Polizei kritisiert Motorrad-Ausflüge
Motorradfahren in der Corona-Krise sei „unsolidarisch“. Ein Verband ist verwundert.
SOEST Die Sonne scheint, und die Straßen sind leerer als sonst – optimale Bedingungen für Motorradfahrer. Die Polizei in Südwestfalen übt in der Corona-Pandemie allerdings scharfe Kritik an den Ausflüglern. „Jeder, der sich selbst unnötig in Gefahr begibt und sich hohen Verletzungsrisiken aussetzt, handelt unsolidarisch“, heißt es in einer gemeinsamen Mitteilung. „Die Betten in unseren Krankenhäusern brauchen wir derzeit für andere Herausforderungen.“
Hintergrund sind eine Vielzahl von Motorradunfällen in der Region: In Siegen und Soest kamen in den vergangenen Tagen ein 29 und ein 24 Jahre alter Motorradfahrer ums Leben. In allen fünf Kreisen in Südwestfalen habe es Unfälle mit teils Schwerverletzten gegeben. Trotz diverser Einschränkungen in der Corona-Krise sei an den Hotspots, wie etwa den Talsperren Bigge, Möhne und Sorpe, viel los. In diesen schwierigen Wochen solle sich jeder Biker fragen, ob es aktuell wirklich der
„richtige Zeitpunkt“für einen Ausflug sei.

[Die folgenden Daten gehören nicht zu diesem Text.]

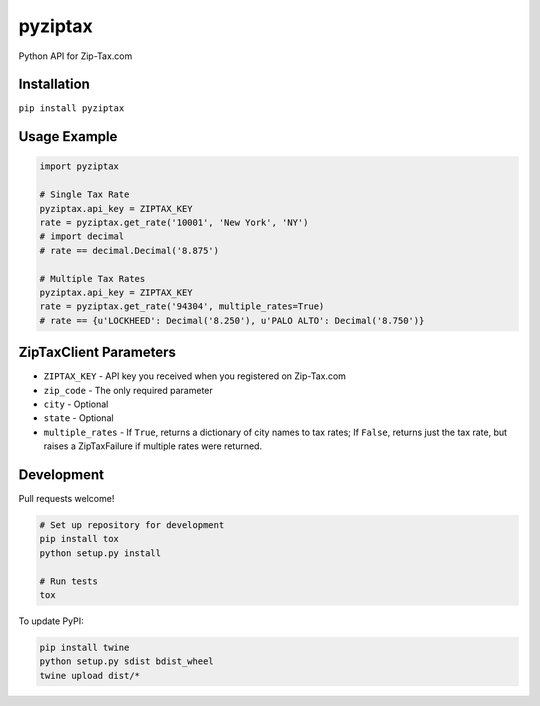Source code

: pyziptax
========

|Latest Version| |License|

|Codeship Status for albertyw/pyziptax| |Dependency Status| |Code
Climate|

Python API for Zip-Tax.com

Installation
------------

``pip install pyziptax``

Usage Example
-------------

.. code:: python

    import pyziptax

    # Single Tax Rate
    pyziptax.api_key = ZIPTAX_KEY
    rate = pyziptax.get_rate('10001', 'New York', 'NY')
    # import decimal
    # rate == decimal.Decimal('8.875')

    # Multiple Tax Rates
    pyziptax.api_key = ZIPTAX_KEY
    rate = pyziptax.get_rate('94304', multiple_rates=True)
    # rate == {u'LOCKHEED': Decimal('8.250'), u'PALO ALTO': Decimal('8.750')}

ZipTaxClient Parameters
-----------------------

-  ``ZIPTAX_KEY`` - API key you received when you registered on
   Zip-Tax.com
-  ``zip_code`` - The only required parameter
-  ``city`` - Optional
-  ``state`` - Optional
-  ``multiple_rates`` - If ``True``, returns a dictionary of city names
   to tax rates; If ``False``, returns just the tax rate, but raises a
   ZipTaxFailure if multiple rates were returned.

Development
-----------

Pull requests welcome!

.. code:: shell

    # Set up repository for development
    pip install tox
    python setup.py install

    # Run tests
    tox

To update PyPI:

.. code:: shell

    pip install twine
    python setup.py sdist bdist_wheel
    twine upload dist/*

.. |Latest Version| image:: https://img.shields.io/pypi/v/pyziptax.svg
   :target: https://pypi.python.org/pypi/pyziptax/
.. |License| image:: https://img.shields.io/pypi/l/pyziptax.svg
   :target: https://pypi.python.org/pypi/pyziptax/
.. |Codeship Status for albertyw/pyziptax| image:: https://codeship.com/projects/ac619bb0-acba-0132-14f9-4e5346bb67f3/status?branch=master
   :target: https://codeship.com/projects/68576
.. |Dependency Status| image:: https://gemnasium.com/albertyw/pyziptax.svg
   :target: https://gemnasium.com/albertyw/pyziptax
.. |Code Climate| image:: https://codeclimate.com/github/albertyw/pyziptax/badges/gpa.svg
   :target: https://codeclimate.com/github/albertyw/pyziptax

Der Bundesverband der Motorradfahrer (BVDM) habe den Appell der Polizei mit „großer Verwunderung“zur Kenntnis genommen, sagt der Vorsitzende, Michael Lenzen. „Solche Ratschläge für Verkehrsteilnehmer im privaten Bereich zu erteilen, gehört nicht zu den Aufgaben der Polizei.“Die Aussagen zielten einseitig auf Motorradfahrer ab. Doch auch Auto- und Fahrradfahrer hätten ein hohes Unfallrisiko, sagt er. „Uns liegen keine exorbitant hohen Unfallzahlen für Motorradfahrer vor.“Eine Zunahme von Unfällen im Frühjahr sei typisch, da im Winter weniger Menschen Motorrad fahren. „Außerdem haben viele Autofahrer uns Motorradfahrer noch nicht auf dem Schirm.“
Ausflüge mit dem Motorrad sind in NRW trotz der Corona-Krise weiterhin erlaubt. „Wir haben also die Rückendeckung der Politik“, sagt Lenzen. Der ADAC hält hingegen strengere Beschränkungen wie etwa in Bayern, wo Vergnügungstouren verboten sind, für sinnvoll.

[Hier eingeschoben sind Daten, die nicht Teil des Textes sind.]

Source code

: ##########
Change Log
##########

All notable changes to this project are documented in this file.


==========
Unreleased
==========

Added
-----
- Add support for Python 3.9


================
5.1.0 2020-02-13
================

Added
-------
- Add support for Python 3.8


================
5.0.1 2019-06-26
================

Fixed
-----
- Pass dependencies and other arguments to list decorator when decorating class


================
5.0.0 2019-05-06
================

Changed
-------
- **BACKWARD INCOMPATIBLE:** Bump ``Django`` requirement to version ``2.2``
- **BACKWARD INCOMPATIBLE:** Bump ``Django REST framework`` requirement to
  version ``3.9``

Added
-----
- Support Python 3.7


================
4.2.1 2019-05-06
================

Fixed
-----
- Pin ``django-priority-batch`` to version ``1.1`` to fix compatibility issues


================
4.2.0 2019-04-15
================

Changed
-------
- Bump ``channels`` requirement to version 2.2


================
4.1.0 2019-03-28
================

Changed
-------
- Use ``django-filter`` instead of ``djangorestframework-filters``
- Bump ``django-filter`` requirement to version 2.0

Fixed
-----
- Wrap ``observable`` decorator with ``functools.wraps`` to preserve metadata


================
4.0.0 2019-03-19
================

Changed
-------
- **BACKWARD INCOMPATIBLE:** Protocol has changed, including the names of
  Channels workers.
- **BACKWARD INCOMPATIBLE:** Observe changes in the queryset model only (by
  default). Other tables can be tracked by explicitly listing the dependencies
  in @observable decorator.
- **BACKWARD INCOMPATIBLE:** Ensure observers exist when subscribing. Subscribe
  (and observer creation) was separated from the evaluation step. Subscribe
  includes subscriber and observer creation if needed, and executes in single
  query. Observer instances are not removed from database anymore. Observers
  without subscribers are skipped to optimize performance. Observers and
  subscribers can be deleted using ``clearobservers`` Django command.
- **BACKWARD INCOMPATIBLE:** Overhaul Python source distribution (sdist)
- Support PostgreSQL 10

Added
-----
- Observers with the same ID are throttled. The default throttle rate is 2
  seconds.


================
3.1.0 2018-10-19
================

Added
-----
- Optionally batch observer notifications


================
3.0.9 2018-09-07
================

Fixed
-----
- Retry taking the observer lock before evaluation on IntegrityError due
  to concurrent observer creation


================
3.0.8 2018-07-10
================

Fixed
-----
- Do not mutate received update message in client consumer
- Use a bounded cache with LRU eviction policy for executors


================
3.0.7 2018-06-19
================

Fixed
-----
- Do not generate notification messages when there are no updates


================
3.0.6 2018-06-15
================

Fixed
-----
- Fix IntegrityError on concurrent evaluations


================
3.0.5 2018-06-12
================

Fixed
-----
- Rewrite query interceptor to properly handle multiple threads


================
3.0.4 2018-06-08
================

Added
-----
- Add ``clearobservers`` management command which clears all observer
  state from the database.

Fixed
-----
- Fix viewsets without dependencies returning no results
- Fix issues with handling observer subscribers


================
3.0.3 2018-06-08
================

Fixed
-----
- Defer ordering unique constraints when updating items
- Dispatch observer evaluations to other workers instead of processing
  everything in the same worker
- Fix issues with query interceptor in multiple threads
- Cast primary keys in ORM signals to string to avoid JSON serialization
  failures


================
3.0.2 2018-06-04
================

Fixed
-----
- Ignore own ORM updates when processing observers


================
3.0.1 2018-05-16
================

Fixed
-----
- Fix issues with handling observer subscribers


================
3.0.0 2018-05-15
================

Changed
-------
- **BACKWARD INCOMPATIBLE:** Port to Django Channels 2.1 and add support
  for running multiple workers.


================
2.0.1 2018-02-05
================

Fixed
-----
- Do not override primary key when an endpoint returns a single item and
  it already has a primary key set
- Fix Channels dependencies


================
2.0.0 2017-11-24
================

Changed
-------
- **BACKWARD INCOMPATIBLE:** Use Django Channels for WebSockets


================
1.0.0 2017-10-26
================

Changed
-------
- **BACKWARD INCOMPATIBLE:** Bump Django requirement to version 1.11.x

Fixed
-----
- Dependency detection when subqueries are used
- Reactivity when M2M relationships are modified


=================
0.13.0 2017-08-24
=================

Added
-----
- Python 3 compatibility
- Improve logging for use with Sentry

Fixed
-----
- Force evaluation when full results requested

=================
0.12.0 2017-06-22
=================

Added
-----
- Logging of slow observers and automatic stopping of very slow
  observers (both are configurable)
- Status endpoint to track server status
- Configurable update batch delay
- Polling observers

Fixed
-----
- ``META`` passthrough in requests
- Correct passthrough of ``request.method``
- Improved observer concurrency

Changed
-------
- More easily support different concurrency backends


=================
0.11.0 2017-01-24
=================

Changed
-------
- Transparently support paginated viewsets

Der Mindestabstand von zwei Metern zwischen Personen könne an beliebten Ausflugszielen oft nicht eingehalten werden, sagt Laura Harlos vom ADAC Nordrhein. Der Automobilclub rät Motorradfahrern daher dringend von Ausflügen ab. Fahrten sollten „zum Schutz des Gemeinwohls“auf das Notwendigste beschränkt werden.

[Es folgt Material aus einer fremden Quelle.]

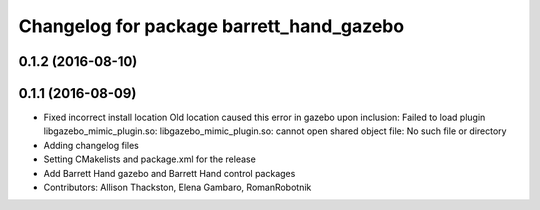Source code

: ^^^^^^^^^^^^^^^^^^^^^^^^^^^^^^^^^^^^^^^^^
Changelog for package barrett_hand_gazebo
^^^^^^^^^^^^^^^^^^^^^^^^^^^^^^^^^^^^^^^^^

0.1.2 (2016-08-10)
------------------

0.1.1 (2016-08-09)
------------------
* Fixed incorrect install location
  Old location caused this error in gazebo upon inclusion:
  Failed to load plugin libgazebo_mimic_plugin.so: libgazebo_mimic_plugin.so: cannot open shared object file: No such file or directory
* Adding changelog files
* Setting CMakelists and package.xml for the release
* Add Barrett Hand gazebo and Barrett Hand control packages
* Contributors: Allison Thackston, Elena Gambaro, RomanRobotnik
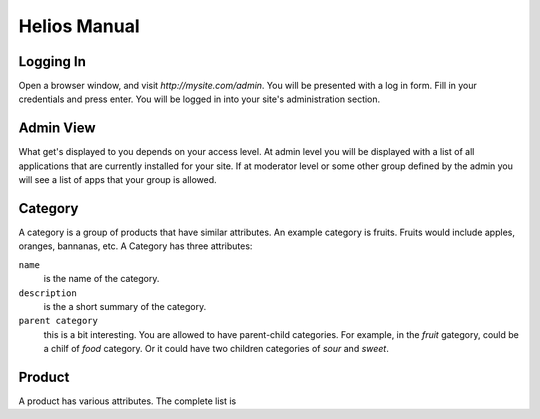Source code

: =============
Helios Manual
=============

Logging In
==========

Open a browser window, and visit `http://mysite.com/admin`. You will be presented with a
log in form. Fill in your credentials and press enter. You will be logged in into your
site's administration section.

Admin View
==========

What get's displayed to you depends on your access level. At admin level you will be
displayed with a list of all applications that are currently installed for your site.
If at moderator level or some other group defined by the admin you will see a list of
apps that your group is allowed.

Category
========

A category is a group of products that have similar attributes. An example category is
fruits. Fruits would include apples, oranges, bannanas, etc. A Category has three
attributes:

``name``
        is the name of the category.

``description``
        is the a short summary of the category.

``parent category``
        this is a bit interesting. You are allowed to have parent-child categories. For
        example, in the `fruit` gategory, could be a chilf of `food` category. Or it could
        have two children categories of `sour` and `sweet`.
 

Product
=======

A product has various attributes. The complete list is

Michael Lenzen empfiehlt Motorradfahrern, den Saisonstart nach der langen Winterpause ruhig angehen zu lassen. „Nicht die Schnelligkeit steht im Vordergrund, sondern der Genuss beim Fahren“, sagt er. Wer in Ruhe fahren wolle, solle möglichst am Morgen eine Runde drehen. An Wochenenden seien ab dem Vormittag viele Ausflügler im Auto und auf dem Rad unterwegs.
Der BVDM rät Motorradfahrern, keine beliebten Treffpunkte anzufahren. Zudem gilt auch für Biker das Kontaktverbot: Mehr als zwei Personen sind nicht erlaubt, Ausnahmen gelten bei Familienmitgliedern sowie bei zwingenden beruflichen Gründen wie Fahrgemeinschaften zur Arbeit.